Someone with a massive house in the north and £200k in the bank will be a lot richer than someone with a house like that and no other assets, but one will be classed as rich and have a huge tax bill and the other won't

Why? Money in the bank is as taxable as the money tied up in a house

This is a good point but the tories were certainly badging this as being about "the family home" and intimating that it would only apply to the real estate not other assets. And if the family home was worth above £2m the benefit would taper away. I'm not sure how you could treat different bits of the estate differently but the way it was presented, it would certainly be a giveaway to the South East, whereas the Mansion Tax is a tax on the South East (because the £2m barrier for that is not regional as it really should be given the massive disparity in house prices which are not wholly matched by disparities in income).

TheBlackRider · 13/04/2015 14:42

This reply has been deleted

Message withdrawn at poster's request.

worksallhours · 13/04/2015 14:43

The problem with inheritance tax, as indeed with most taxes you can care to name, is that the rich do not pay it.

In fact, it would be fair to say that one of the reasons why the rich are rich is because they find ways to pay as little tax as possible.

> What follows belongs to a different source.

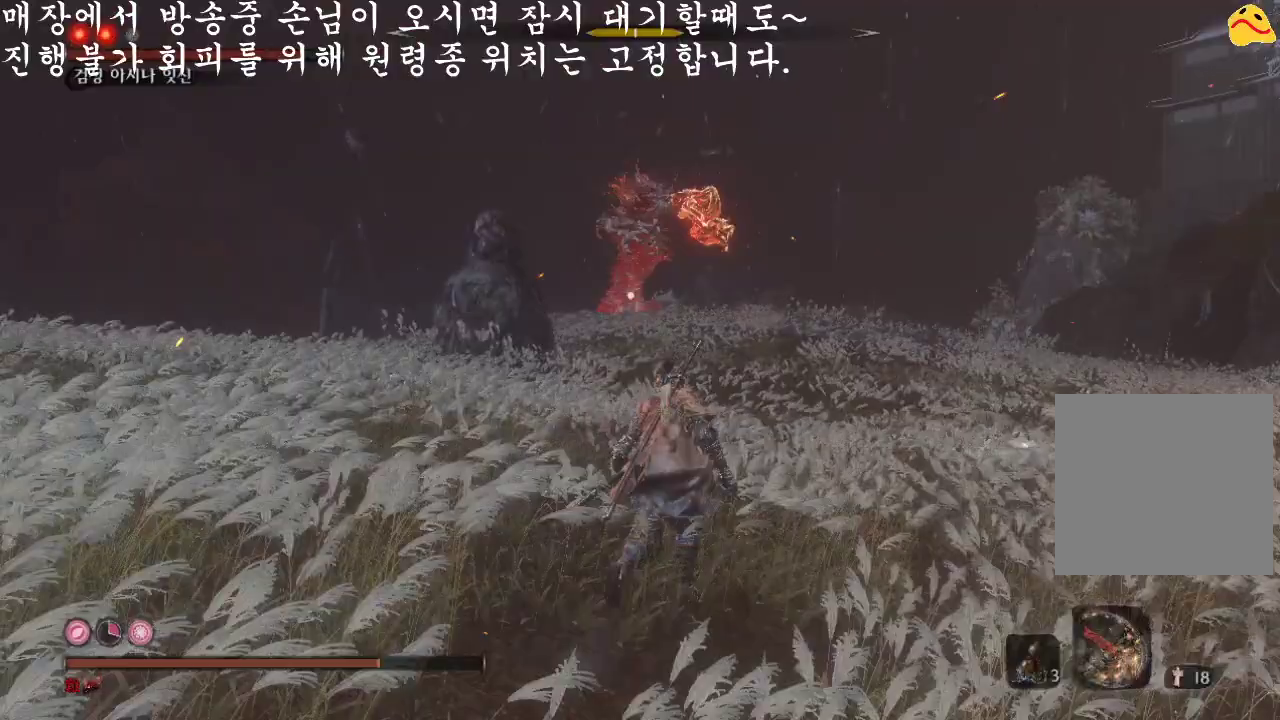
{"buttons": ["B"], "left_stick": "up-right", "right_stick": "center", "events": [[233, "B", "down"]]}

Most very wealthy people do not actually own the properties they live in; an entity will own it instead -- and all manner of structures will be in place to ensure the tax liability is as small as possible for almost every eventuality.

For example, and this truly takes the biscuit, all those super-rich folk who are excavating two or three floors down from a London town house basement? While that work is taking place, they are not even liable for bloody council tax. Angry

The only people who pay IHT in reality are people that have been caught out by it: either because they did not prepare, did not realise their estate would fall into IHT, or had some sort of issues with their heirs.

TheBlackRider · 13/04/2015 14:45

This reply has been deleted

Message withdrawn at poster's request.

Treats · 13/04/2015 14:45

PausingFlatly - I agree with all of that. Excellent summary of the principles of why we should pay tax, if I may say so......

I wish Labour and the LibDems were capable of being as eloquent as you. There's such a great case to be made for why fair taxation and redistribution is in everyone's interests, but they keep allowing the Tories to manipulate them into talking about deficit reduction.

thehumanjam · 13/04/2015 14:47

Is there a time limit for paying inheritance tax? What if the beneficiary choose not to sell the property could they avoid paying it that way? It's not something that I will ever have to be concerned with, I'm just interested.